La Magna didn’t even bother to make his photoshop look believable. He slipped in a cheeky “trend number three” to make this clear, while dissing his followers.

“I don’t even respect you enough to make this look real.”

La Magna’s friends responded with banter and returned his barb with some insults of their own.

What happened next was decisive: the meme took off. It took off despite La Magna’s effort to make it clear that it was a fake. The “Ted Cruz Is The Zodiac Killer” meme is an internet phenomenon that may, startlingly, now have power to influence public policy.

“Now there are t-shirts for sale, declaring that Cruz is the Zodiac killer. Proceeds from those sales have been going to a network of Texas clinics that provide abortions. (Ted Cruz opposes abortion.)”

“There’s a Ted Cruz/Zodiac killer romance book as well, for sale on Amazon. And most recently, Public Policy Polling asked in a survey whether it’s possible that Ted Cruz was the Zodiac killer.”

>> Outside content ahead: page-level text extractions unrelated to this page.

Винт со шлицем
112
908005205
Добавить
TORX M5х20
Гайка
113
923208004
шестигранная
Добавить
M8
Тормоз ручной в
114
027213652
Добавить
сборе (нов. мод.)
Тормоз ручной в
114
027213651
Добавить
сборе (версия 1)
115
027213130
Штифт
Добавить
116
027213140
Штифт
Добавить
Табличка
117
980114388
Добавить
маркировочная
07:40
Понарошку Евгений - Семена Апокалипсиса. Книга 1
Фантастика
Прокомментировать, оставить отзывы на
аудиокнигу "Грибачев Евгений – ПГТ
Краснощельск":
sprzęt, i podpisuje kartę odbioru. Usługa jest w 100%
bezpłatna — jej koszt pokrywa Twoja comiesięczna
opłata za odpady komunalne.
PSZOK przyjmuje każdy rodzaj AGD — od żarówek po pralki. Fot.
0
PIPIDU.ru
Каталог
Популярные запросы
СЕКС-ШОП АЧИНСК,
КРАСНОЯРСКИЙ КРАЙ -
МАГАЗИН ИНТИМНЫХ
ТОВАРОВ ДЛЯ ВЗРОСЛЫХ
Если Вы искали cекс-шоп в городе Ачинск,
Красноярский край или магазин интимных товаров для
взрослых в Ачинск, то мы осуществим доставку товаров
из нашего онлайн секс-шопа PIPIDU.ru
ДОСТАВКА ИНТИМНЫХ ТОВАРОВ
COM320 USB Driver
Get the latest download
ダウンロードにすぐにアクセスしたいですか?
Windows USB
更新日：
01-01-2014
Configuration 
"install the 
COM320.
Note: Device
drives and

Some people have theorized about why the idea took off so spectacularly, with comedian Patrick Monahan reflecting that it probably went viral because “it builds on a general feeling that Cruz is creepy that has been building for a while.”

The man who started the trend, Nathan La Magna, reflected on the way that internet memes and the realms of satire and comedy are becoming enmeshed with the world of politics in new and interesting ways. The comedian believes that this is happening because politicians and the media now attempt to plug into social media and real-time activity as they flesh out their own stance and refine their self-presentation, as CBS tried to do with their trends ticker.

La Magna reflected that this will have some unexpected consequences, and we can expect to see more unusual phenomena in the future.

“You know, the more and more with the CBS Google Trends ticker, as you get the media and politicians trying to plug into this still new territory of social media, you’re only going to see more and more times when that kind of old-school thinking clashes with all sorts of new media. And all the different absurdists and satirists out there…. this is their domain that you’ve plugged into. And with it comes some sort of unintended consequences.”